RECORDS FOR THE TASK START

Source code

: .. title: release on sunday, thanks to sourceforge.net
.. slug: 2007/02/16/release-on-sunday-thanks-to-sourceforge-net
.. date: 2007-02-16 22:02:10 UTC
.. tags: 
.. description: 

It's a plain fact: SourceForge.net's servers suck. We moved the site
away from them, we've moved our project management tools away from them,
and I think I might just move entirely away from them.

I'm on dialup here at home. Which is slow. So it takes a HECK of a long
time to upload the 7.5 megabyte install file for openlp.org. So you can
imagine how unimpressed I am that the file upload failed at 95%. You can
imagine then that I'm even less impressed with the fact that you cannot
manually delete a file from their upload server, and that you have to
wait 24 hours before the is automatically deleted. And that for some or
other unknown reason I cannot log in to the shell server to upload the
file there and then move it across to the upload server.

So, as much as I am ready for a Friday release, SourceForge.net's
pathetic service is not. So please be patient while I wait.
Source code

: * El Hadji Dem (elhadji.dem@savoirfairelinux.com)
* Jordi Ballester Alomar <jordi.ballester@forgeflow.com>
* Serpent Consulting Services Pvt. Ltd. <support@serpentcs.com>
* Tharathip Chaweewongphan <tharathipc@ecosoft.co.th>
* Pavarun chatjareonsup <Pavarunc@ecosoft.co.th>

RECORDS FOR THE TASK END

* TASK BRIEF
Word for word, restate the lines from the one holding "and I think" to the last line of the records.

* RESPONSE FOR THIS EXERCISE
and I think I might just move entirely away from them.

I'm on dialup here at home. Which is slow. So it takes a HECK of a long
time to upload the 7.5 megabyte install file for openlp.org. So you can
imagine how unimpressed I am that the file upload failed at 95%. You can
imagine then that I'm even less impressed with the fact that you cannot
manually delete a file from their upload server, and that you have to
wait 24 hours before the is automatically deleted. And that for some or
other unknown reason I cannot log in to the shell server to upload the
file there and then move it across to the upload server.

So, as much as I am ready for a Friday release, SourceForge.net's
pathetic service is not. So please be patient while I wait.
Source code

: * El Hadji Dem (elhadji.dem@savoirfairelinux.com)
* Jordi Ballester Alomar <jordi.ballester@forgeflow.com>
* Serpent Consulting Services Pvt. Ltd. <support@serpentcs.com>
* Tharathip Chaweewongphan <tharathipc@ecosoft.co.th>
* Pavarun chatjareonsup <Pavarunc@ecosoft.co.th>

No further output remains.